Reproduce every one of the following rows word for word, line by line, without changing any character.

*WORKING DATA*

+ + + + +

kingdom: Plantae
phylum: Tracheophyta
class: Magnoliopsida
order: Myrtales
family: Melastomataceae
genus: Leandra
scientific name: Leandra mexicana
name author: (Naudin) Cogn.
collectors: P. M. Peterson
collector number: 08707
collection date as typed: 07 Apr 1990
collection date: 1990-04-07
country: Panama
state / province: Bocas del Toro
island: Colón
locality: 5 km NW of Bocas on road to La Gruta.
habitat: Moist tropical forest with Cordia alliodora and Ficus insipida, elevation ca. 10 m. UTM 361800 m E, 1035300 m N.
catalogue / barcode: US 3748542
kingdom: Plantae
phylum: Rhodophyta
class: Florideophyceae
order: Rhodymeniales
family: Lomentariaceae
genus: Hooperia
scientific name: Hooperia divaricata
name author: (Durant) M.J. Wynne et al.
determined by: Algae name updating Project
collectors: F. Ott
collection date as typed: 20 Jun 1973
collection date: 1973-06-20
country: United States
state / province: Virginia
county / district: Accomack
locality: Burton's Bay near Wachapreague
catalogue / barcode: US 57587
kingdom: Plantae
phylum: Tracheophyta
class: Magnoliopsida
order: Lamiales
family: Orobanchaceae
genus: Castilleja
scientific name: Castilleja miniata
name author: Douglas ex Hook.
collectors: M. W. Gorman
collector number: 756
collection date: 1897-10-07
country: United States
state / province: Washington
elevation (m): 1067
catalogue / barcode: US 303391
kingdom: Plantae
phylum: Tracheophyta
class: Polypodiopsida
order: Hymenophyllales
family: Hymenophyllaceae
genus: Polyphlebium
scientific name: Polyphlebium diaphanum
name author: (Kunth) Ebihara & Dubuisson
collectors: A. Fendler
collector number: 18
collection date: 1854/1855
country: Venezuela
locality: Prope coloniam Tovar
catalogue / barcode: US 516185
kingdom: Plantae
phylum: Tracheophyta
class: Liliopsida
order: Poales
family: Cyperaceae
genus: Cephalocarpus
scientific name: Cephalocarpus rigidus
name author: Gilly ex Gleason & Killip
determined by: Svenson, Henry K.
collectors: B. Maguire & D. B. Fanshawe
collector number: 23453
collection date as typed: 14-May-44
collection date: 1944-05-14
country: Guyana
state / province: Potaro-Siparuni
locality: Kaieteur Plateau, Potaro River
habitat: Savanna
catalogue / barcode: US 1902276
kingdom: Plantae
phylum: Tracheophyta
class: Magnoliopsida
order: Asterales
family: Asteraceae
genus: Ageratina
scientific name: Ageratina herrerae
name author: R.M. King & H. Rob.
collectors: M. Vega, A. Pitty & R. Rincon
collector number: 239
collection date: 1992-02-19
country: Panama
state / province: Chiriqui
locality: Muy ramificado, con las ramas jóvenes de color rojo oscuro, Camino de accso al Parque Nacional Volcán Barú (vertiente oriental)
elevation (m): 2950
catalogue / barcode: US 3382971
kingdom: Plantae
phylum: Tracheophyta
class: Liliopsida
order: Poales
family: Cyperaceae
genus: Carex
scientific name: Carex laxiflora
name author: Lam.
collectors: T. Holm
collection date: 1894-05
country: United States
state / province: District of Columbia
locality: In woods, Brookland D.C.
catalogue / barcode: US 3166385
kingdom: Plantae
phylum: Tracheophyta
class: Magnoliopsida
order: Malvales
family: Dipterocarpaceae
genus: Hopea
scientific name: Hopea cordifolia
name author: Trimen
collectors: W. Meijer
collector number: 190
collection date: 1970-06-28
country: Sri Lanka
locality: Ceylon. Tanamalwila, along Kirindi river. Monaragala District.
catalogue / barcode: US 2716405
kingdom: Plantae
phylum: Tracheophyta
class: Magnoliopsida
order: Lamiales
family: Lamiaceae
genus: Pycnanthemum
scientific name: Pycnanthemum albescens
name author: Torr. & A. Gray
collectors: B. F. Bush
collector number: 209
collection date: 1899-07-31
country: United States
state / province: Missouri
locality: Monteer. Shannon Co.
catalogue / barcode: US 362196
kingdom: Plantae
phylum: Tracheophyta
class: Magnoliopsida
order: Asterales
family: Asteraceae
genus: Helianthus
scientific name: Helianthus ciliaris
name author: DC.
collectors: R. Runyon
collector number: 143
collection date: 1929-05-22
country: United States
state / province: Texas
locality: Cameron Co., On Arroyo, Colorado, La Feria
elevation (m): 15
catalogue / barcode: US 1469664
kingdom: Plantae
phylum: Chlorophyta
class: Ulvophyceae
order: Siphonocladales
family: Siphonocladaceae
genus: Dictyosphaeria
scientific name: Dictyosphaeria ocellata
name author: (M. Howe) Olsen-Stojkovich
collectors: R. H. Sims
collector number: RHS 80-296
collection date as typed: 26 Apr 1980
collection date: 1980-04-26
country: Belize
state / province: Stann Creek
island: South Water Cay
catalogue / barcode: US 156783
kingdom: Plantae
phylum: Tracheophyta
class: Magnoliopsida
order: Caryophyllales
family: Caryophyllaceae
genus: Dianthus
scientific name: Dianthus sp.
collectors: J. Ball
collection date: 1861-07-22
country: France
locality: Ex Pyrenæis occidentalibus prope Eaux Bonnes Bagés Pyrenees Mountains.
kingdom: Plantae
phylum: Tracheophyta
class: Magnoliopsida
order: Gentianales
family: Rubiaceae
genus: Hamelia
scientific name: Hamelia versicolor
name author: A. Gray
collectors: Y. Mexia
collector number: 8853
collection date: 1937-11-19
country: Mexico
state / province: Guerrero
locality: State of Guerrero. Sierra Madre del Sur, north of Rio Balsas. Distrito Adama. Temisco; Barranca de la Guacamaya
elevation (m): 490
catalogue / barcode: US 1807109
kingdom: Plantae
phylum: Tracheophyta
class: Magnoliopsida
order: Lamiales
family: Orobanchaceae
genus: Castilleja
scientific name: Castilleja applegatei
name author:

+ + + + +

*ANSWER BELOW*
kingdom: Plantae
phylum: Tracheophyta
class: Magnoliopsida
order: Myrtales
family: Melastomataceae
genus: Leandra
scientific name: Leandra mexicana
name author: (Naudin) Cogn.
collectors: P. M. Peterson
collector number: 08707
collection date as typed: 07 Apr 1990
collection date: 1990-04-07
country: Panama
state / province: Bocas del Toro
island: Colón
locality: 5 km NW of Bocas on road to La Gruta.
habitat: Moist tropical forest with Cordia alliodora and Ficus insipida, elevation ca. 10 m. UTM 361800 m E, 1035300 m N.
catalogue / barcode: US 3748542
kingdom: Plantae
phylum: Rhodophyta
class: Florideophyceae
order: Rhodymeniales
family: Lomentariaceae
genus: Hooperia
scientific name: Hooperia divaricata
name author: (Durant) M.J. Wynne et al.
determined by: Algae name updating Project
collectors: F. Ott
collection date as typed: 20 Jun 1973
collection date: 1973-06-20
country: United States
state / province: Virginia
county / district: Accomack
locality: Burton's Bay near Wachapreague
catalogue / barcode: US 57587
kingdom: Plantae
phylum: Tracheophyta
class: Magnoliopsida
order: Lamiales
family: Orobanchaceae
genus: Castilleja
scientific name: Castilleja miniata
name author: Douglas ex Hook.
collectors: M. W. Gorman
collector number: 756
collection date: 1897-10-07
country: United States
state / province: Washington
elevation (m): 1067
catalogue / barcode: US 303391
kingdom: Plantae
phylum: Tracheophyta
class: Polypodiopsida
order: Hymenophyllales
family: Hymenophyllaceae
genus: Polyphlebium
scientific name: Polyphlebium diaphanum
name author: (Kunth) Ebihara & Dubuisson
collectors: A. Fendler
collector number: 18
collection date: 1854/1855
country: Venezuela
locality: Prope coloniam Tovar
catalogue / barcode: US 516185
kingdom: Plantae
phylum: Tracheophyta
class: Liliopsida
order: Poales
family: Cyperaceae
genus: Cephalocarpus
scientific name: Cephalocarpus rigidus
name author: Gilly ex Gleason & Killip
determined by: Svenson, Henry K.
collectors: B. Maguire & D. B. Fanshawe
collector number: 23453
collection date as typed: 14-May-44
collection date: 1944-05-14
country: Guyana
state / province: Potaro-Siparuni
locality: Kaieteur Plateau, Potaro River
habitat: Savanna
catalogue / barcode: US 1902276
kingdom: Plantae
phylum: Tracheophyta
class: Magnoliopsida
order: Asterales
family: Asteraceae
genus: Ageratina
scientific name: Ageratina herrerae
name author: R.M. King & H. Rob.
collectors: M. Vega, A. Pitty & R. Rincon
collector number: 239
collection date: 1992-02-19
country: Panama
state / province: Chiriqui
locality: Muy ramificado, con las ramas jóvenes de color rojo oscuro, Camino de accso al Parque Nacional Volcán Barú (vertiente oriental)
elevation (m): 2950
catalogue / barcode: US 3382971
kingdom: Plantae
phylum: Tracheophyta
class: Liliopsida
order: Poales
family: Cyperaceae
genus: Carex
scientific name: Carex laxiflora
name author: Lam.
collectors: T. Holm
collection date: 1894-05
country: United States
state / province: District of Columbia
locality: In woods, Brookland D.C.
catalogue / barcode: US 3166385
kingdom: Plantae
phylum: Tracheophyta
class: Magnoliopsida
order: Malvales
family: Dipterocarpaceae
genus: Hopea
scientific name: Hopea cordifolia
name author: Trimen
collectors: W. Meijer
collector number: 190
collection date: 1970-06-28
country: Sri Lanka
locality: Ceylon. Tanamalwila, along Kirindi river. Monaragala District.
catalogue / barcode: US 2716405
kingdom: Plantae
phylum: Tracheophyta
class: Magnoliopsida
order: Lamiales
family: Lamiaceae
genus: Pycnanthemum
scientific name: Pycnanthemum albescens
name author: Torr. & A. Gray
collectors: B. F. Bush
collector number: 209
collection date: 1899-07-31
country: United States
state / province: Missouri
locality: Monteer. Shannon Co.
catalogue / barcode: US 362196
kingdom: Plantae
phylum: Tracheophyta
class: Magnoliopsida
order: Asterales
family: Asteraceae
genus: Helianthus
scientific name: Helianthus ciliaris
name author: DC.
collectors: R. Runyon
collector number: 143
collection date: 1929-05-22
country: United States
state / province: Texas
locality: Cameron Co., On Arroyo, Colorado, La Feria
elevation (m): 15
catalogue / barcode: US 1469664
kingdom: Plantae
phylum: Chlorophyta
class: Ulvophyceae
order: Siphonocladales
family: Siphonocladaceae
genus: Dictyosphaeria
scientific name: Dictyosphaeria ocellata
name author: (M. Howe) Olsen-Stojkovich
collectors: R. H. Sims
collector number: RHS 80-296
collection date as typed: 26 Apr 1980
collection date: 1980-04-26
country: Belize
state / province: Stann Creek
island: South Water Cay
catalogue / barcode: US 156783
kingdom: Plantae
phylum: Tracheophyta
class: Magnoliopsida
order: Caryophyllales
family: Caryophyllaceae
genus: Dianthus
scientific name: Dianthus sp.
collectors: J. Ball
collection date: 1861-07-22
country: France
locality: Ex Pyrenæis occidentalibus prope Eaux Bonnes Bagés Pyrenees Mountains.
kingdom: Plantae
phylum: Tracheophyta
class: Magnoliopsida
order: Gentianales
family: Rubiaceae
genus: Hamelia
scientific name: Hamelia versicolor
name author: A. Gray
collectors: Y. Mexia
collector number: 8853
collection date: 1937-11-19
country: Mexico
state / province: Guerrero
locality: State of Guerrero. Sierra Madre del Sur, north of Rio Balsas. Distrito Adama. Temisco; Barranca de la Guacamaya
elevation (m): 490
catalogue / barcode: US 1807109
kingdom: Plantae
phylum: Tracheophyta
class: Magnoliopsida
order: Lamiales
family: Orobanchaceae
genus: Castilleja
scientific name: Castilleja applegatei
name author:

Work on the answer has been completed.